Google has acquired a small startup called SlickLogin, whose product involves a unique, sound-based system for logging into websites. As reported by TechCrunch, the terms of the acquisition are not yet known. SlickLogin's product had a website create an almost inaudible tone when you tried to log in, you'd then hold up your phone to your computer's speaker and it would verify that it had heard your tone and then send your credentials in. In theory, it would make remembering a password unnecessary, but it could also work well for two-factor authentications — instead of entering in a unique code from your phone, it could just communicate your identity directly.

Google has been experimenting with alternatives to the password for quite some time. Last year, two Google researchers published a research paper detailing how a ring could be tapped to a PC to verify your identity. The company also joined the board of directors of the FIDO Alliance, an industry group which aims to strengthen authentication processes with alternatives like biometrics, USB keys, and NFC.

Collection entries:
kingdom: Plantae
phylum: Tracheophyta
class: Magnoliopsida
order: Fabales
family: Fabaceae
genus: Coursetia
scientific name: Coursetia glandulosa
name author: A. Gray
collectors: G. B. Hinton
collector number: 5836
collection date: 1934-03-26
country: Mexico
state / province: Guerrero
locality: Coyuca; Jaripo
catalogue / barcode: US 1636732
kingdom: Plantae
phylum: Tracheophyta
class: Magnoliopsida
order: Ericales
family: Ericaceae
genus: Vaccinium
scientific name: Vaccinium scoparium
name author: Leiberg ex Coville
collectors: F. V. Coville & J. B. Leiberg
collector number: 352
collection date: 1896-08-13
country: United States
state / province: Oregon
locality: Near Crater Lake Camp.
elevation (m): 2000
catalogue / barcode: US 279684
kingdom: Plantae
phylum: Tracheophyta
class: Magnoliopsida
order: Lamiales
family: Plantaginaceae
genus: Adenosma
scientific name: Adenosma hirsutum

▶ **APPLY WHAT YOU READ**:
A. Please recast the paragraph of the SlickLogin article that begins "Google has been experimenting" as a short bulleted list that keeps its main facts.
B. Pick up the SlickLogin article after its last sentence and carry it forward.

▶ **TASK ANSWERS**:
A.
- Google has long been experimenting with alternatives to the password.
- Last year, two Google researchers published a paper on verifying identity by tapping a ring to a PC.
- Google joined the board of directors of the FIDO Alliance, an industry group that aims to strengthen authentication with alternatives like biometrics, USB keys, and NFC.

B.
Google already has a widely-used two-factor authentication app that's used both for its own products and others, and it's not crazy to think that something like SlickLogin could become a part of that. However, as with all startup acquisitions, it's not likely that we'll see its product rushed into production at its new home. In a statement its homepage, SlickLogin said only that "Google was the first company to offer two-step verification to everyone, for free — and they're working on some great ideas that will make the internet safer for everyone. We couldn't be more excited to join their efforts."